The bandwidth is ridiculously low, but it works! So, (25 points x 9 bytes + 4 meta bytes) x 3 codes per frame x 30 FPS gives us… Only 20 Kb/sec! Still faster than dial-up lines 20 years ago, haha!

Web Viewer and Exporter


Open app →

So we have a video with an encoded scan. How to decode it?

I’ve made a web application that splits video into frames, recognizes a QR code on each frame, and then reconstructs a 3D model. All user needs is just to choose a video: the app does everything automatically, though the process can take some time.

The app respects privacy: processing happens in a browser, hence the scan is never uploaded anywhere.

After the scan is decoded, the user sees a viewer the same as in the lens: can rotate, scale, and pan across the scan.

And yes!
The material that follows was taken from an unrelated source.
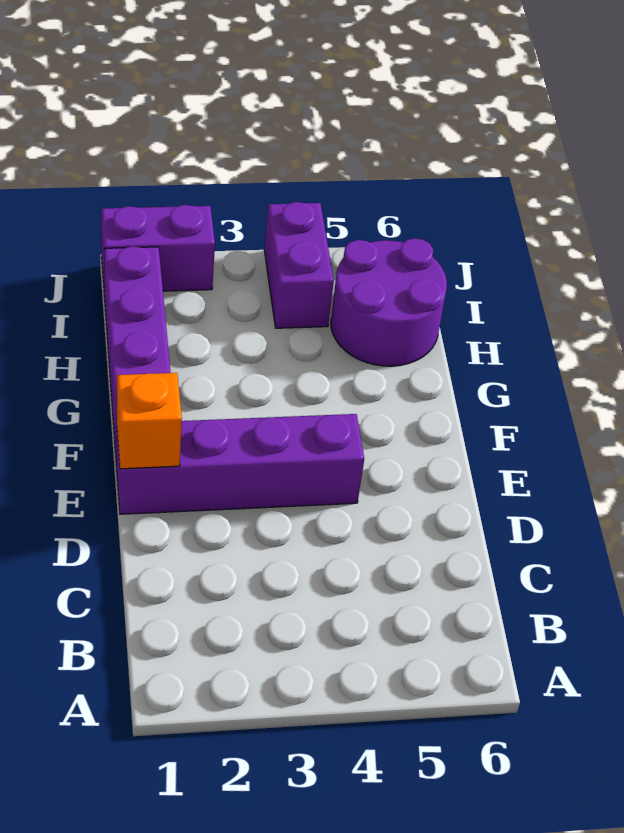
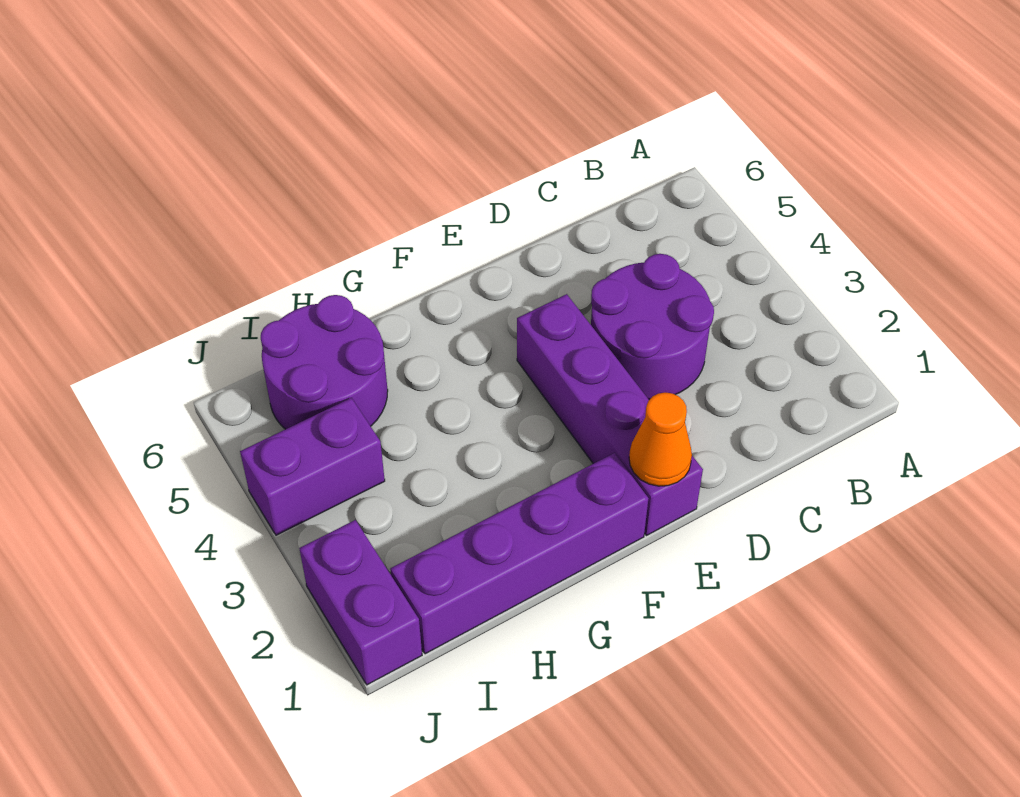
none -> purple round brick C3:D4 level 1
orange brick E1 level 2 -> orange cone E1 level 2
Get a scan as a regular 3D model in GLB format, that can be opened in Blender, Cinema 4D, or 3ds Max.


The last step is to import a downloaded model into any 3D software and set up a shader: the color data is stored as vertex attributes. A couple of mouse clicks in Blender!

Hopefully, one day we will have an API to generate any text/image/binary files right inside lenses, or the ability to send data to external servers. But for today such a method is the only way to retrieve data from a lens. At least, it works and it’s fun!

That was challenging!

I consider Voxeize as one of the most complex projects I’ve ever made in Lens Studio. And it’s not only the lens with a lot of scanning features but also an additional web app!
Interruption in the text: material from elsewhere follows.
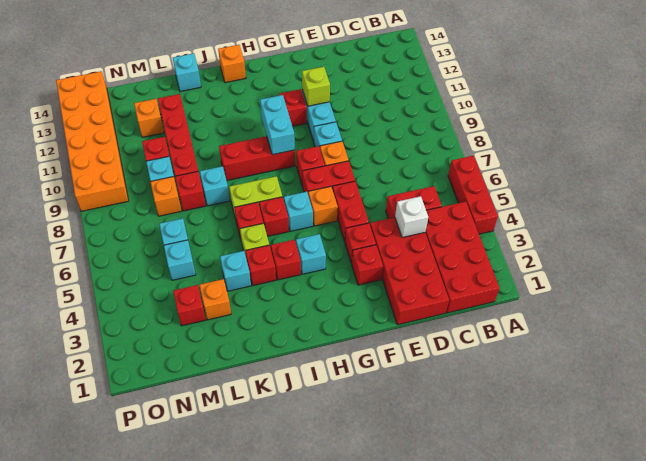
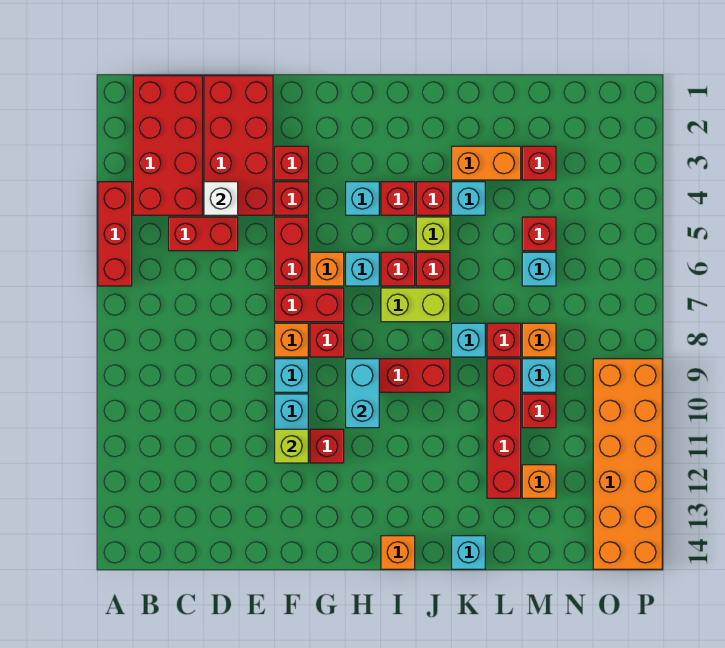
orange brick L3 level 1 -> orange brick K3:L3 level 1
cyan brick M5 level 1 -> red brick M5 level 1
Making a web app was such a pain: it turned out that video processing varies between browsers, so I had to build several workarounds for Safari, Chrome, and mobile versions. For example, sometimes Chrome returns wrong dimensions and distorted proportions when I extract a single frame from a video stream, and mobile Safari has strict memory limitations. However, I’ve made it work everywhere.

So in this project, I:

  • Implemented real-time voxel scanner with neat UI.
  • Added SnapML object segmentation to make scanning easier.
  • Figured out high-speed 3D mesh generation and on-the-fly optimization in Lens Studio.
  • Developed QR code encoder to store 3D model data in a video, resistant to compression.
  • Developed a separate web app where users can preview and export scans in GLB format.

A lot of code:

A lot of code!

What’s next

I’m planning to build an actual iOS app using Snap Camera Kit: it will open more possibilities, such as in-app scan storage and direct export.

As Lens Studio evolves, I gonna use this technology to build experiences where users can scan, edit and share cool voxel objects between different lenses and locations (it’s currently not technically possible in LS).